Los Angeles area clergy, religious leaders and citizens join in...

Los Angeles area clergy, religious leaders and citizens join in an interfaith candlelight prayer vigil to end to gun violence outside Los Angeles City Hall. (Dec. 19, 2012) Credit: AP

In her landmark studies of the terminally ill, psychiatrist Elisabeth Kubler-Ross suggested there are five stages of grief. In no particular sequence, she said, they are anger, denial, bargaining, depression and acceptance.

On Monday, talking with Mark Reardon on his radio show on KMOX about the slaughter Friday at Sandy Hook Elementary School in Newtown, Conn., I didn't get much past anger.

Talk-show hosts know that shades of gray don't play well on radio, so everything is painted as up vs. down, black vs. white, left vs. right. Mr. Reardon suggested that in the gun debate, everyone on the left wants to seize all the guns. Those on the right stand for the Second Amendment.

That's bunk and I called him on it.

I went straight to anger as I explained my grief over Sandy Hook.

On top of being an American, a human being, a father and grandfather of children the age of the 20 who were shot to death, two days before the tragedy I'd been thinking about what might happen in a real-life school shooting in my community.

I'd taken my wife to lunch. She works at an early learning center. She sits at the front desk, where she stares at a photo of a man who isn't allowed to enter the building. On her desk is a phone that she's supposed to dial if the guy shows up. The police are notified. The building goes on lockdown.

It's scary, and all over the country there are other phones and photos of other guys and other school secretaries, teachers, principals and custodians who assume that fearsome responsibility every day.

People like Dawn Hochsprung, Victoria Soto, Rachel Davino, Anne Marie Murphy, Lauren Rousseau and Mary Sherlach, the adults who were killed at Sandy Hook.

On Wednesday, when I asked about the guy's picture, my wife joked about it. People refer to the guy as her "husband," she said. My picture and that of our 5- and 7-year-old kids is off to the side.

I raised my voice on KMOX as I told Mr. Reardon this story. This time, I said, our nation must do better than simplistic arguments.

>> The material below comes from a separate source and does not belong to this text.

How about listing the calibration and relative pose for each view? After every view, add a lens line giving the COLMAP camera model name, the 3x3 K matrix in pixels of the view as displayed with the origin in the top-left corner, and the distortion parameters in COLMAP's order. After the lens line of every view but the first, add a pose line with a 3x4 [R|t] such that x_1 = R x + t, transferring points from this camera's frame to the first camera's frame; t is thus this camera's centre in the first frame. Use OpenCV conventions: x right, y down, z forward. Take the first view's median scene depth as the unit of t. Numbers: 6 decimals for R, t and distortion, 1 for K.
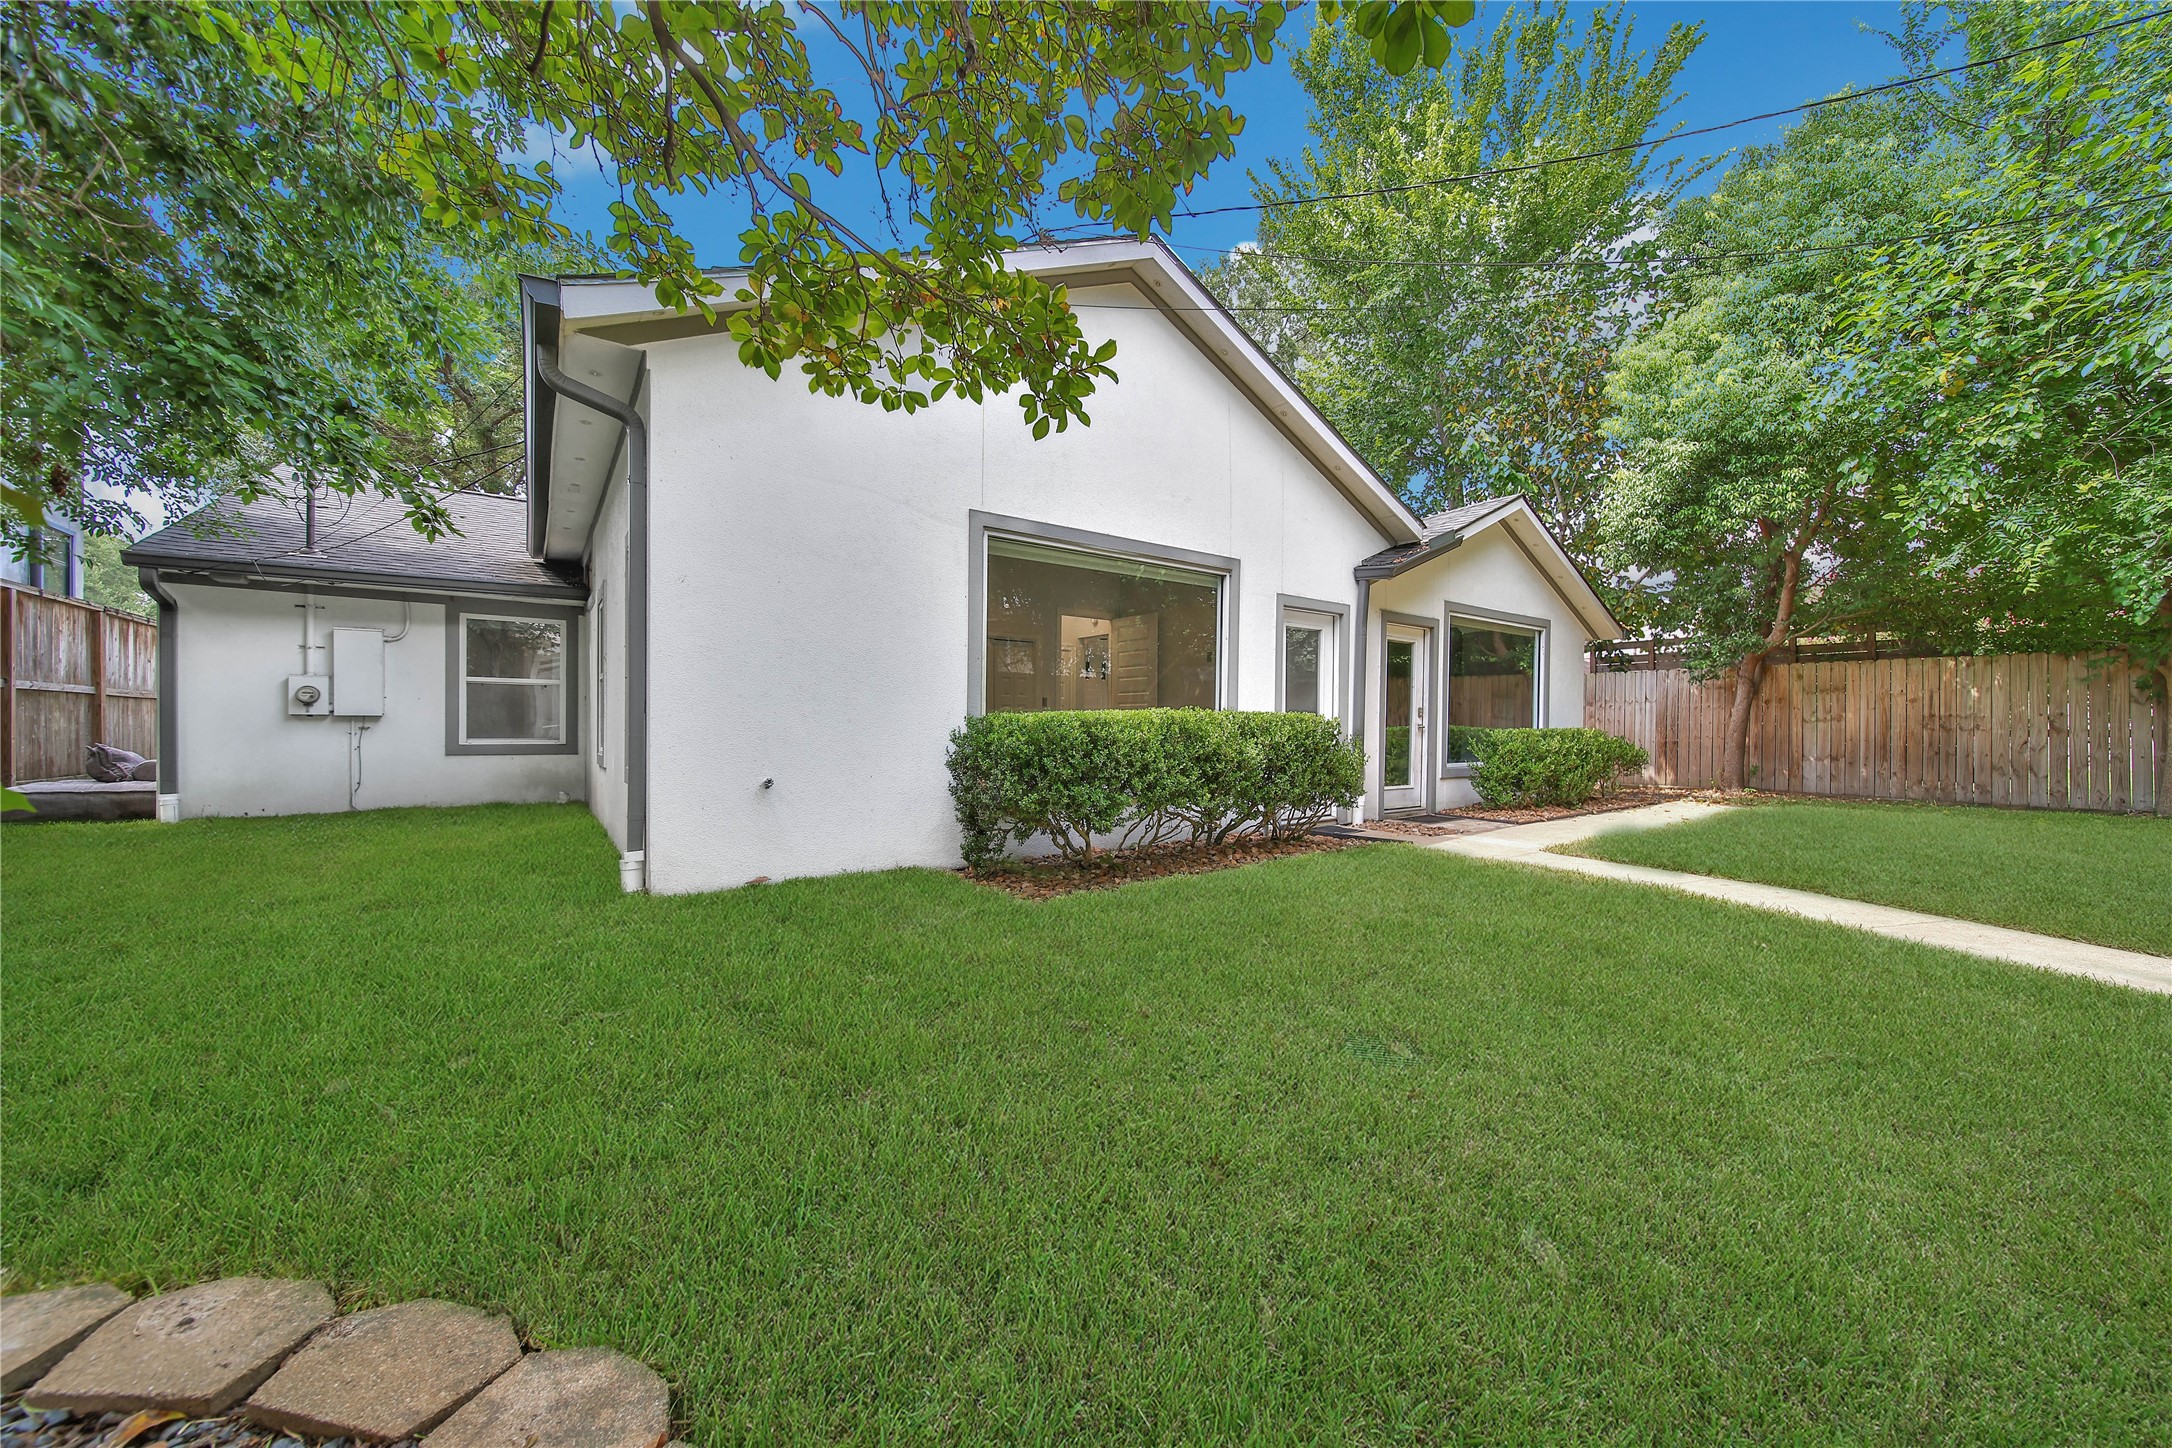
lens RADIAL K [[808.1, 0, 1208.7], [0, 808.1, 718.3], [0, 0, 1]] dist [-0.021608, -0.000011]
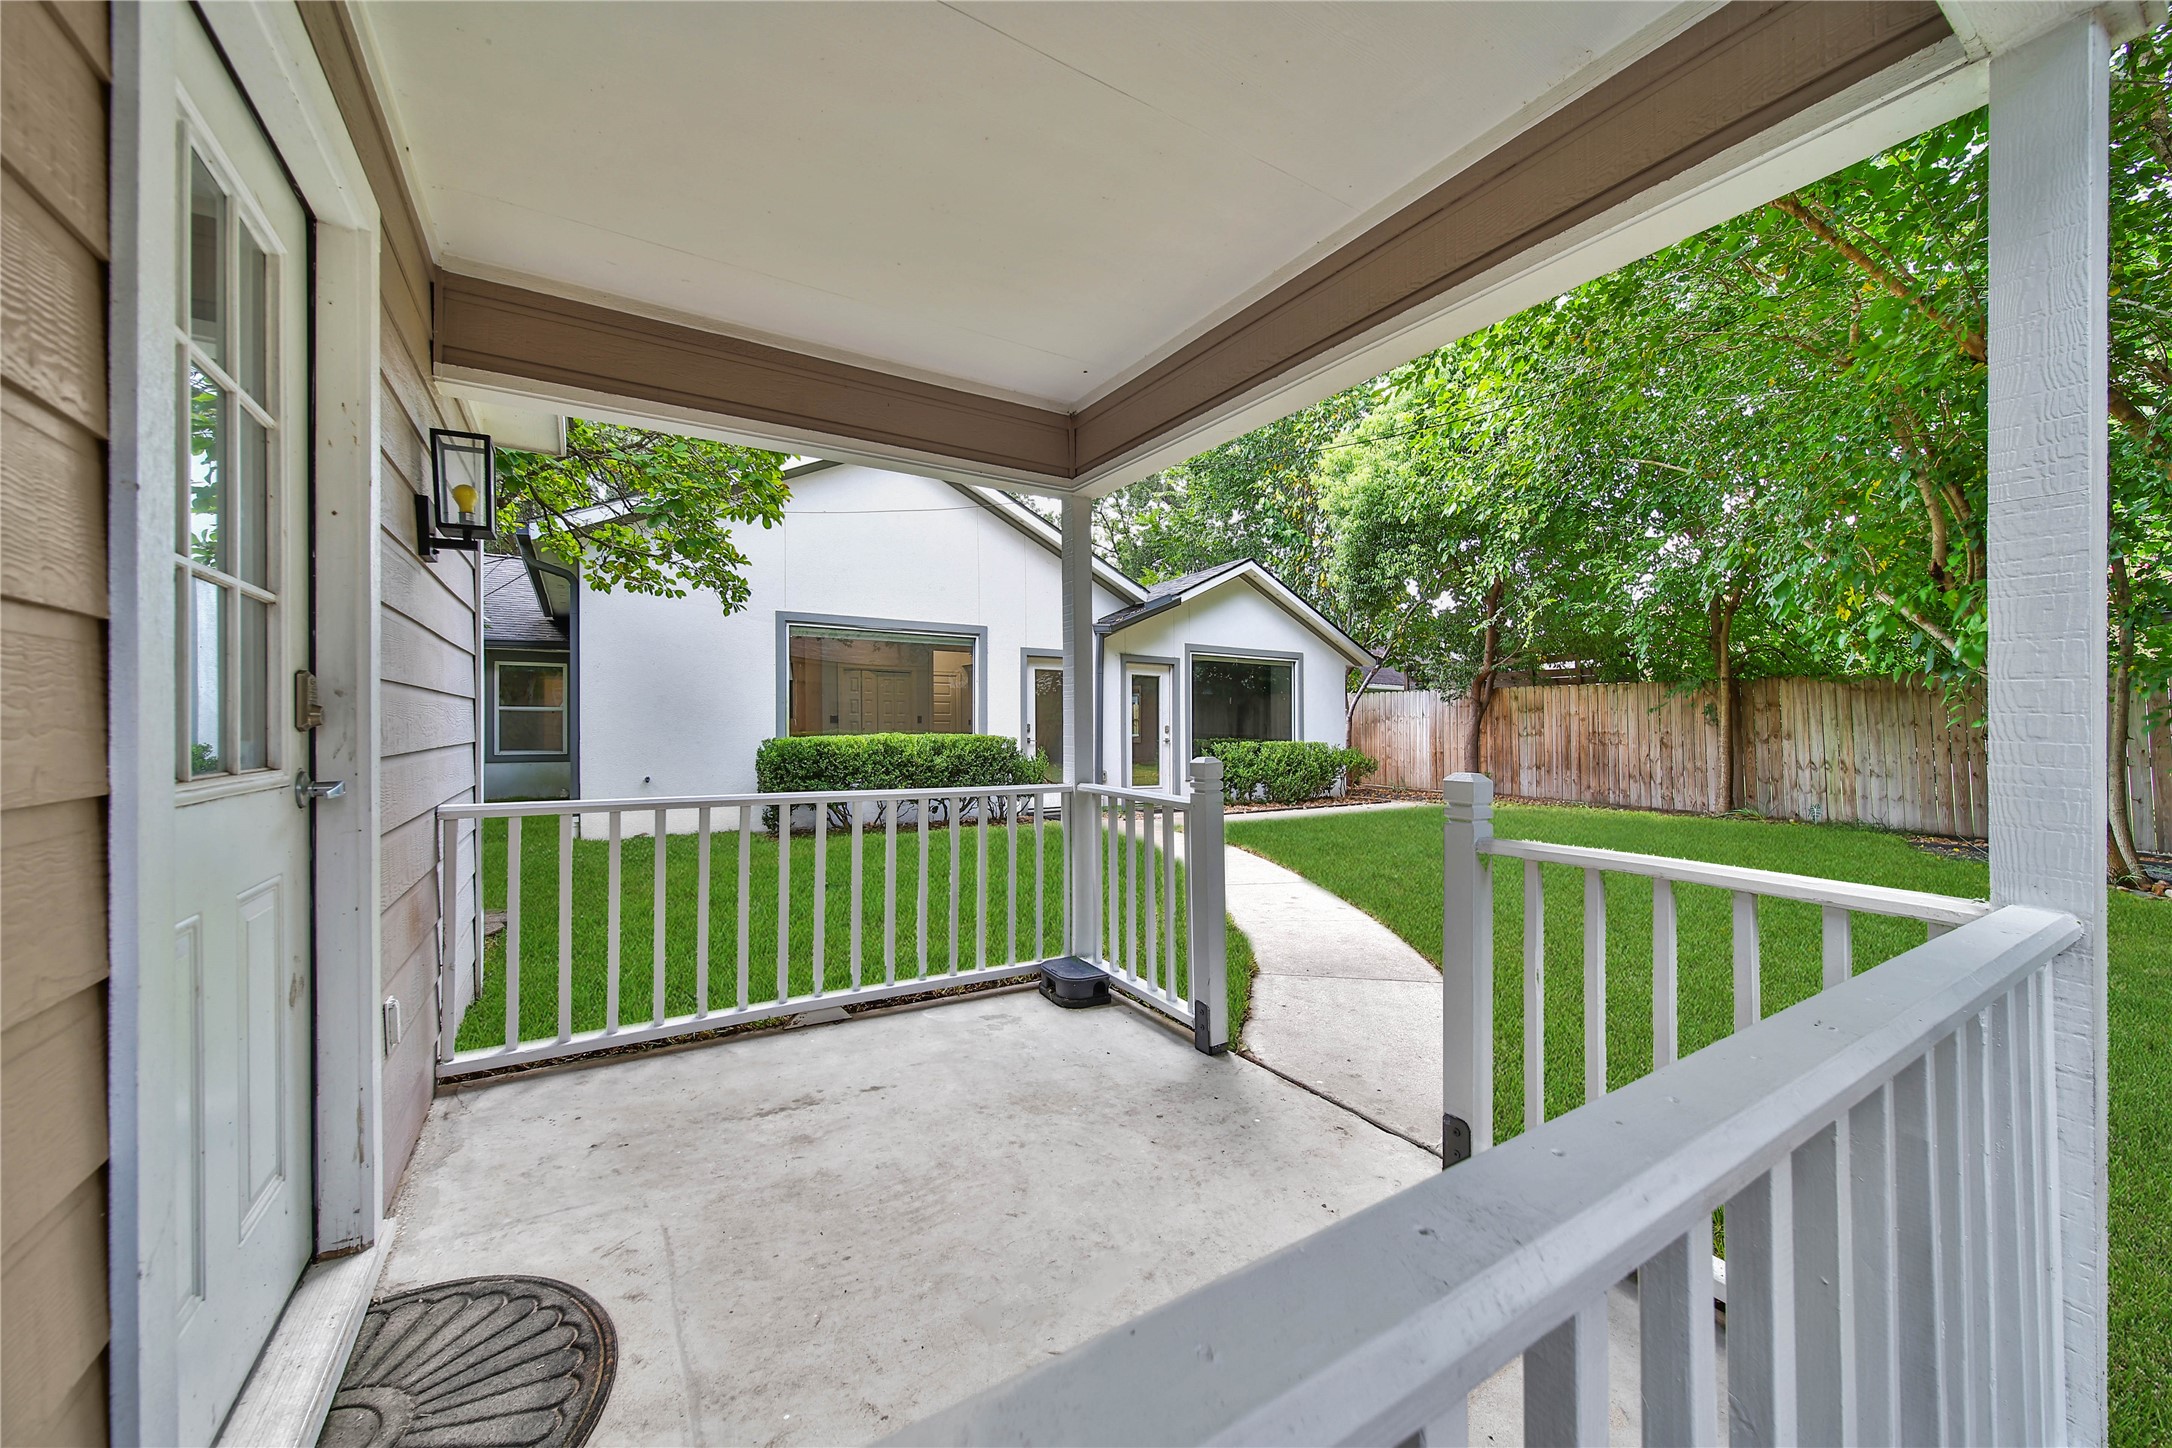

Talking about guns, whatever one's views, doesn't always have to be about left and right. It's not about the National Rifle Association vs. everybody else. It's not about people who love the Constitution vs. those who want to shred it.

If we as a nation can't agree that we must do whatever we can to make sure our children are safe, then we have lost our souls. Surely, there is some common ground we can stand on to guard against evil.

This week, all over the country, people have begun seeking some kind of consensus. They're not waiting for an official debate that already suffers from knee-jerk, left-and-right pulling and pushing.

St. Louis County Police Chief Tim Fitch sent his cops to schools throughout the county, where they talked to principals and reassured parents by their mere presence.

Monday night, at a school concert in Wildwood, the mother next to me said that she had called the principal concerned that parents picking up kids in the after-school "Adventure Club" were allowed to walk in without being buzzed through a locked door.

By the end of the day, that had changed. And a new intercom system was being considered for elsewhere in the school.

We can do something. And already, we are.

Mr. Fitch raised a few eyebrows on Monday by suggesting that perhaps authorities in schools that can't afford security officers should get firearms training and have access to weapons.

Frankly, I don't like the idea. I figure if we can have security guards at banks, we can have them protecting our children. But I'm also not willing to toss Mr. Fitch's idea aside without studying it.

Here's what we must not do: We must not reach the stage of grief called acceptance. Sandy Hook can't just be something else for the left and right to argue about.

Our resolve must be to fix the problem, as one nation, undivided and unwilling to accept the slaughter of innocents.

Tony Messenger is the editorial page editor of the St. Louis Post-Dispatch.